What you should do: Precisely the lines from the one with "45, 204, 119]" through the end of the data, both included, must make up the response, each restated word for word.
══ Task data
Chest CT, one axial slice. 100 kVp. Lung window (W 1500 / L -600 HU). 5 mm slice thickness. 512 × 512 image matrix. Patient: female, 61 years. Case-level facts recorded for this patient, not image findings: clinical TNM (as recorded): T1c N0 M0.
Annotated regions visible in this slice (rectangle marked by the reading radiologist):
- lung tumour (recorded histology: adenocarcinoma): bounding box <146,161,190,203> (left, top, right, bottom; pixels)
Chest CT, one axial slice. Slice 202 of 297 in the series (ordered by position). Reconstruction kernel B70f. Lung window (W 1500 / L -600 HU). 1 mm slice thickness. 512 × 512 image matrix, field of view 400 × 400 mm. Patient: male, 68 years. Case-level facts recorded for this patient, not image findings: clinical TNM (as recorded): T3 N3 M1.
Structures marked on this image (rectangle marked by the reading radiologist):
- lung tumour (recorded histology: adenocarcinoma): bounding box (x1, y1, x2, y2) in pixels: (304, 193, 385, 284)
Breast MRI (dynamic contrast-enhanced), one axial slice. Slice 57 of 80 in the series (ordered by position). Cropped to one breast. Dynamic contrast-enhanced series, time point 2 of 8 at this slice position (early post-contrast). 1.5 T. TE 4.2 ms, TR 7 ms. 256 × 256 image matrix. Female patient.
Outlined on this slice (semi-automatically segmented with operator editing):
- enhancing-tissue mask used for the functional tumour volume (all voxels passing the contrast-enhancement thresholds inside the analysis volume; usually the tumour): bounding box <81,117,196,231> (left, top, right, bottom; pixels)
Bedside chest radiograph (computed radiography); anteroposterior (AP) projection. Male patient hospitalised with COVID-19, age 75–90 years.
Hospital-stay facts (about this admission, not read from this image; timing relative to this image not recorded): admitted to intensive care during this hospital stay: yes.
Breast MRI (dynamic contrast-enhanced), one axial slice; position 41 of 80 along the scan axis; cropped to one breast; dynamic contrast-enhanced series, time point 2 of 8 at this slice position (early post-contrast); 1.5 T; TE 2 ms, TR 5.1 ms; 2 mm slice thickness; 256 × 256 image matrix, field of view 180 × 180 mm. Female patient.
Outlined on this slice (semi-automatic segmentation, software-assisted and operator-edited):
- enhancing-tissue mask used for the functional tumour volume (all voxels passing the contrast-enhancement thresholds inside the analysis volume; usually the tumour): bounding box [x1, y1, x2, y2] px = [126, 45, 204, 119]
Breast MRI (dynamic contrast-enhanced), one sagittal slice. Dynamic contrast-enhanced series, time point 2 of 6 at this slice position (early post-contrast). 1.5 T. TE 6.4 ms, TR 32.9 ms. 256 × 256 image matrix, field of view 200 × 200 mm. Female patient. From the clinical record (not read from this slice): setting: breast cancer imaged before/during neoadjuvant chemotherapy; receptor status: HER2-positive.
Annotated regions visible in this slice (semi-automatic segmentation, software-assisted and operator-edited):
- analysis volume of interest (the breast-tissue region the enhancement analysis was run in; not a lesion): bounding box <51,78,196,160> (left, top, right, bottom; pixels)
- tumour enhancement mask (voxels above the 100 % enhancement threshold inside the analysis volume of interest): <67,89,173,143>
════
Response:
- enhancing-tissue mask used for the functional tumour volume (all voxels passing the contrast-enhancement thresholds inside the analysis volume; usually the tumour): bounding box [x1, y1, x2, y2] px = [126, 45, 204, 119]
Breast MRI (dynamic contrast-enhanced), one sagittal slice. Dynamic contrast-enhanced series, time point 2 of 6 at this slice position (early post-contrast). 1.5 T. TE 6.4 ms, TR 32.9 ms. 256 × 256 image matrix, field of view 200 × 200 mm. Female patient. From the clinical record (not read from this slice): setting: breast cancer imaged before/during neoadjuvant chemotherapy; receptor status: HER2-positive.
Annotated regions visible in this slice (semi-automatic segmentation, software-assisted and operator-edited):
- analysis volume of interest (the breast-tissue region the enhancement analysis was run in; not a lesion): bounding box <51,78,196,160> (left, top, right, bottom; pixels)
- tumour enhancement mask (voxels above the 100 % enhancement threshold inside the analysis volume of interest): <67,89,173,143>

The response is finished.